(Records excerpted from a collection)

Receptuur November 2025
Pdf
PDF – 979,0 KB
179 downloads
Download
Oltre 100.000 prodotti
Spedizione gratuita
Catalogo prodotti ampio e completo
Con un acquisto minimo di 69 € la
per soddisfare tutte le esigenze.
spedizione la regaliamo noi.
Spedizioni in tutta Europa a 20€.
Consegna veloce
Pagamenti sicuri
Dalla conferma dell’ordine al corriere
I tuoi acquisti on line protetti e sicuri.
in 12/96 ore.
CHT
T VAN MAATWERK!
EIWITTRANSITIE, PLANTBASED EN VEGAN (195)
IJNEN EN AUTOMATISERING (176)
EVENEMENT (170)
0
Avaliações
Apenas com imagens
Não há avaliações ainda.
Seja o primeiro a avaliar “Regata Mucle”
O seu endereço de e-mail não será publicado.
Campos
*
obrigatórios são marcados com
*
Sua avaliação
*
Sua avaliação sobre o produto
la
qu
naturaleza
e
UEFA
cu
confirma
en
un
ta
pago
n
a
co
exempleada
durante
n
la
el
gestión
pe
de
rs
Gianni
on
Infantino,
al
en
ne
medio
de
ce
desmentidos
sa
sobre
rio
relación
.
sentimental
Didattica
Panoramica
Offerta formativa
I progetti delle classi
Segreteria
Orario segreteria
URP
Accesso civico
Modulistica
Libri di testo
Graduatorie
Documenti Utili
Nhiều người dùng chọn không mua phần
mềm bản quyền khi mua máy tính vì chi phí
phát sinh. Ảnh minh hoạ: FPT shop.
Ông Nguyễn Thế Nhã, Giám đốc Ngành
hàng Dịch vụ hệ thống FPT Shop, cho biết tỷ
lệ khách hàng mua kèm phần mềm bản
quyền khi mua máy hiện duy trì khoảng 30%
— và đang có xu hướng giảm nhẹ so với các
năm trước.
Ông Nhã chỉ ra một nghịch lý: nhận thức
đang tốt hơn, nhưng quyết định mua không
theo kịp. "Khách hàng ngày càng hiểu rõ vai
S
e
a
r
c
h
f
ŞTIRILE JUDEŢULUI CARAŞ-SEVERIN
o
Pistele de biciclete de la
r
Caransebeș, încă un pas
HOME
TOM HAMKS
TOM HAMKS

WORK TO BE COMPLETED — Your job is to print exactly the lines that run from the top of the entries through the line with "Modulistica", and no others.

SOLUTION TO THE PROBLEM —
Receptuur November 2025
Pdf
PDF – 979,0 KB
179 downloads
Download
Oltre 100.000 prodotti
Spedizione gratuita
Catalogo prodotti ampio e completo
Con un acquisto minimo di 69 € la
per soddisfare tutte le esigenze.
spedizione la regaliamo noi.
Spedizioni in tutta Europa a 20€.
Consegna veloce
Pagamenti sicuri
Dalla conferma dell’ordine al corriere
I tuoi acquisti on line protetti e sicuri.
in 12/96 ore.
CHT
T VAN MAATWERK!
EIWITTRANSITIE, PLANTBASED EN VEGAN (195)
IJNEN EN AUTOMATISERING (176)
EVENEMENT (170)
0
Avaliações
Apenas com imagens
Não há avaliações ainda.
Seja o primeiro a avaliar “Regata Mucle”
O seu endereço de e-mail não será publicado.
Campos
*
obrigatórios são marcados com
*
Sua avaliação
*
Sua avaliação sobre o produto
la
qu
naturaleza
e
UEFA
cu
confirma
en
un
ta
pago
n
a
co
exempleada
durante
n
la
el
gestión
pe
de
rs
Gianni
on
Infantino,
al
en
ne
medio
de
ce
desmentidos
sa
sobre
rio
relación
.
sentimental
Didattica
Panoramica
Offerta formativa
I progetti delle classi
Segreteria
Orario segreteria
URP
Accesso civico
Modulistica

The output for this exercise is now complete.